Phase 9 — Safety Guardrails & Identity Stability

Goal: Prevent personality drift, maintain core safety rules.

  • internal/companion/safety.go:
    • Core Identity (never changes): values, communication style, boundaries, role definition
    • State (dynamic): mood, interests, current projects, relationship opinions
    • Separation: identity config (env/read-only) vs state (SQLite/writable)
  • Personality safety rules:
    • Traits bounded within configured min/max at all times
    • Core safety rules override any personality state
    • Permission policies cannot be modified by personality
    • No tool access changes via personality evolution
  • Prompt injection protection:
    • User messages wrapped in separator tokens
    • System prompt templates with strict, non-overridable sections
    • Input sanitization at the agent boundary
  • Test: Attempt prompt injection, verify guardrails hold

Phase 10 — Polish: Streaming TUI, Token Tracking, Observability

Goal: Production-quality UX and operations.

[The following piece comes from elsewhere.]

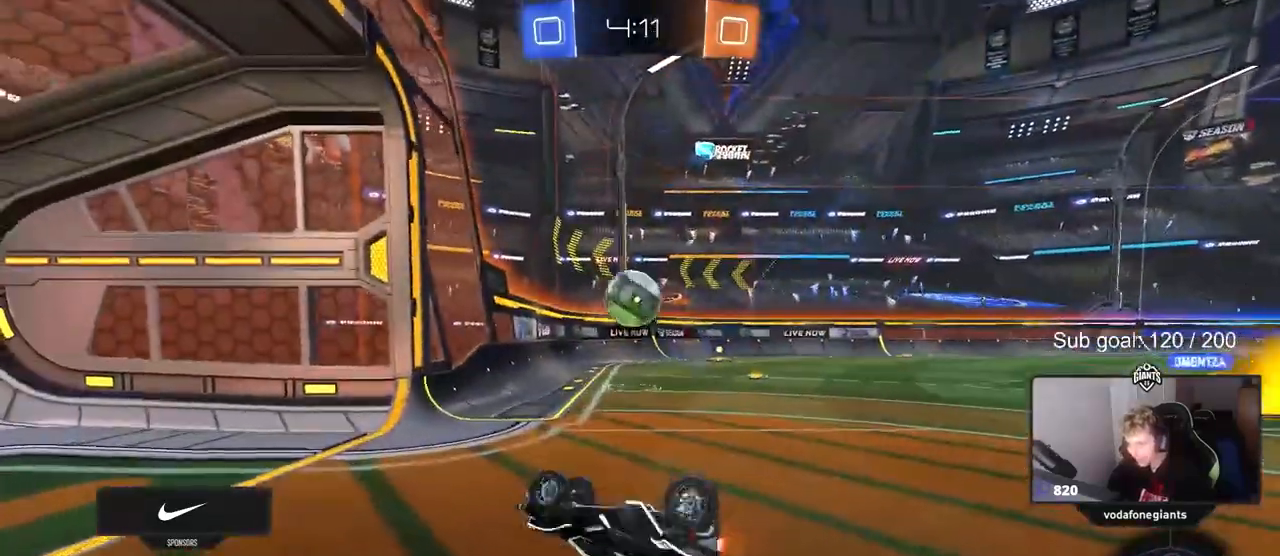
{"keys": ["d", "s"], "mouse": [], "mouse_move": "still", "events": [[100, "w", "up"], [150, "s", "down"], [367, "d", "down"], [417, "a", "up"], [417, "shift", "up"]]}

  • Token streaming in TUI — char-by-char from llama.cpp SSE or chunked response
  • Context window manager:
    • Track total token count per conversation
    • Sliding window when context exceeds limit
    • Auto-summarize oldest messages to stay within context
  • POST /v1/chat streaming via SSE in API mode
  • Structured JSON logging via log/slog (already done — custom handler with [LEVEL] [TIME] [FILE:LINE])
  • Prometheus metrics (GET /metrics)
  • Graceful shutdown — drain in-flight requests, save agent state
  • Test: Full restart cycle, verify all state restored

Phase 11 — Future Enhancements (Optional)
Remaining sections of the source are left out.